|Li, Wang - TEXAS TECH UNIVERSITY|
|Scurlock, Bobby - TEXAS TECH UNIVERSIYT|
|Lyte, Mark - TEXAS TECH UNIVERSITY|
Submitted to: Physiology and Behavior
Publication Type: Peer Reviewed Journal
Publication Acceptance Date: November 4, 2008
Publication Date: December 10, 2008
Citation: Li, W., Dowd, S.E., Scurlock, B., Acosta Martinez, V., Lyte, M. 2008. Diet induced alterations in gastrointestinal bacterial populations affect memory and learning behavior in mice. Physiology and Behavior. 96: 557-567. Interpretive Summary: Stress and stress responses in animals may negatively impact the productivity and efficiency of American livestock producers. Dr. Scot E. Dowd of the Livestock Issues Research Unit, in collaboration with Dr. Mark Lyte of the Texas Tech University Health Sciences Center, performed the current study to evaluate the effects of diet on behavior and microbial diversity in the gut of a laboratory animal model.
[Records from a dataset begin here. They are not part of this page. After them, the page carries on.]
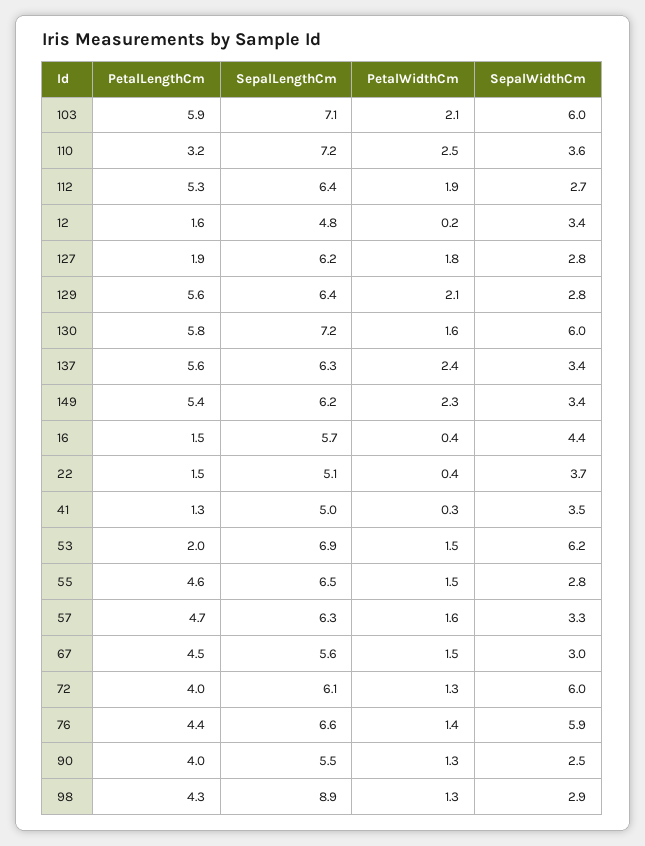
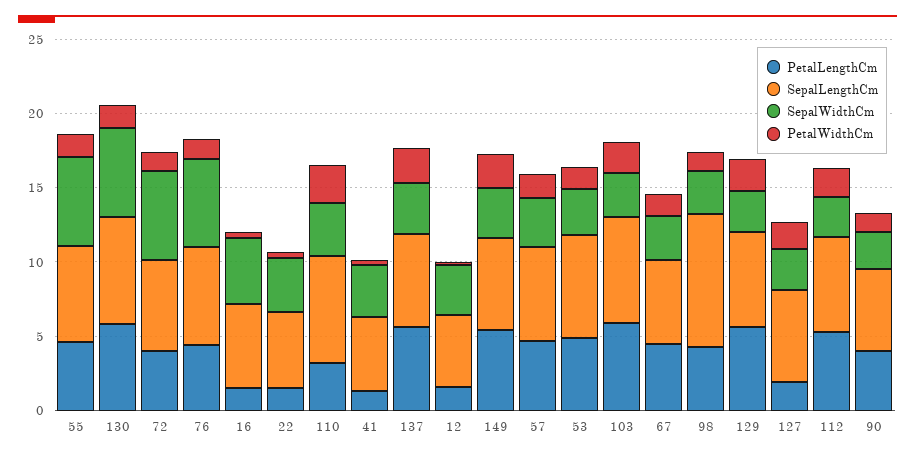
  {
    "PetalLengthCm": {
      "103": 5.9,
      "110": 3.2,
      "112": 5.3,
      "12": 1.6,
      "127": 1.9,
      "129": 5.6,
      "130": 5.8,
      "137": 5.6,
      "149": 5.4,
      "16": 1.5,
      "22": 1.5,
      "41": 1.3,
-     "53": 2,
+     "53": 5,
      "55": 4.6,
      "57": 4.7,
      "67": 4.5,
      "72": 4,
      "76": 4.4,
      "90": 4,
      "98": 4.3
    },
    "SepalLengthCm": {
      "103": 7.1,
      "110": 7.2,
      "112": 6.4,
      "12": 4.8,
      "127": 6.2,
      "129": 6.4,
      "130": 7.2,
      "137": 6.3,
      "149": 6.2,
      "16": 5.7,
      "22": 5.1,
      "41": 5,
      "53": 6.9,
      "55": 6.5,
      "57": 6.3,
      "67": 5.6,
      "72": 6.1,
      "76": 6.6,
      "90": 5.5,
      "98": 8.9
    },
    "PetalWidthCm": {
      "103": 2.1,
      "110": 2.5,
      "112": 1.9,
      "12": 0.2,
      "127": 1.8,
      "129": 2.1,
      "130": 1.6,
      "137": 2.4,
      "149": 2.3,
      "16": 0.4,
      "22": 0.4,
      "41": 0.3,
      "53": 1.5,
      "55": 1.5,
      "57": 1.6,
      "67": 1.5,
      "72": 1.3,
      "76": 1.4,
      "90": 1.3,
      "98": 1.3
    },
    "SepalWidthCm": {
-     "103": 6,
+     "103": 3,
      "110": 3.6,
      "112": 2.7,
      "12": 3.4,
      "127": 2.8,
      "129": 2.8,
      "130": 6,
      "137": 3.4,
      "149": 3.4,
      "16": 4.4,
      "22": 3.7,
      "41": 3.5,
-     "53": 6.2,
+     "53": 3,
-     "55": 2.8,
+     "55": 6,
      "57": 3.3,
      "67": 3,
      "72": 6,
      "76": 5.9,
      "90": 2.5,
      "98": 2.9
    }
  }

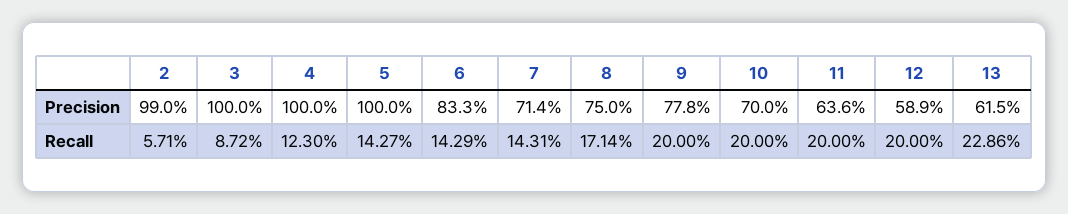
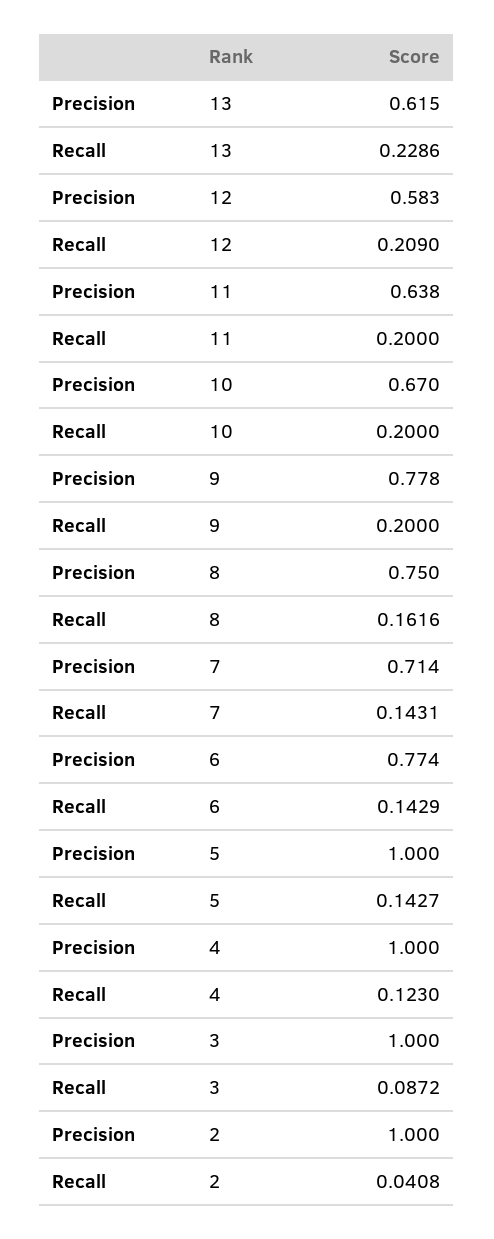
  {
    "2": {
-     "Precision": 0.99,
+     "Precision": 1,
-     "Recall": 0.0571
+     "Recall": 0.0408
    },
    "3": {
      "Precision": 1,
      "Recall": 0.0872
    },
    "4": {
      "Precision": 1,
      "Recall": 0.123
    },
    "5": {
      "Precision": 1,
      "Recall": 0.1427
    },
    "6": {
-     "Precision": 0.833,
+     "Precision": 0.774,
      "Recall": 0.1429
    },
    "7": {
      "Precision": 0.714,
      "Recall": 0.1431
    },
    "8": {
      "Precision": 0.75,
-     "Recall": 0.1714
+     "Recall": 0.1616
    },
    "9": {
      "Precision": 0.778,
      "Recall": 0.2
    },
    "10": {
-     "Precision": 0.7,
+     "Precision": 0.67,
      "Recall": 0.2
    },
    "11": {
-     "Precision": 0.636,
+     "Precision": 0.638,
      "Recall": 0.2
    },
    "12": {
-     "Precision": 0.589,
+     "Precision": 0.583,
-     "Recall": 0.2
+     "Recall": 0.209
    },
    "13": {
      "Precision": 0.615,
      "Recall": 0.2286
    }
  }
Behavior and stress responses of animals, including livestock, are beginning to be correlated to the makeup of gastrointestinal populations of bacteria. Specific bacterial populations found in the gut have been correlated with reduced stress responses in laboratory animal models. There are also correlations with the dietary intake of beef based protein sources with reduced anxiety and increased mental performance. The current study evaluated the addition of beef supplementation to a laboratory animal model. It was found that animals provided with beef supplementation had increased learning performance and decreased stress responses. These changes were correlated with increased microbial diversity as measured using biochemical and molecular methods. This study provides evidence that changes in the gut populations may have dramatic effects on both learning and stress. Thus, it can be extended that by altering the diet of animals, we can positively influence the gastrointestinal bacterial populations and improve performance in livestock.
Technical Abstract: The ability of dietary manipulation to influence learning and behavior is well recognized. While the mechanism of action is almost exclusively interpreted as direct effects of dietary constituents on neural functioning within the central nervous system (CNS), the role of dietary modification on bacterial populations within the gut and possible role of bacterial population shifts in memory and learning is incompletely understood. The purpose of this study was to examine whether shifts in bacterial diversity due to dietary manipulation could be correlated with changes in memory and learning. Five week old male CF1 mice were randomly assigned to receive standard rodent chow or chow containing 50% lean ground beef for 3 months. As a measure of memory and learning, both groups were trained and tested on a hole-board open field apparatus. Following behavioral testing, all mice were sacrificed and colonic stool samples collected and analyzed by fatty acid methyl ester (FAME) analysis and automated rRNA intergenic spacer analysis (ARISA). Results demonstrated significantly higher shifts in bacterial diversity in the beef- supplemented diet group according to FAME (P=0.019) and ARISA (P=0.025). Compared to the control diet, the beef-supplemented diet fed mice displayed improved working (P=0.0008) and reference memory (P<0.0001). Beef-supplemented fed animals also displayed slower speed (P<0.0001) in seeking food as well as reduced anxiety level in the first day of testing (P=0.0004). While the observation that dietary-induced shifts in bacterial diversity occurs temporally with changes in learning does not conclusively demonstrate a direct-cause and effect relationship. It does, however, suggest that further examination of the role of bacteria flora within the gut in learning and behavior is warranted.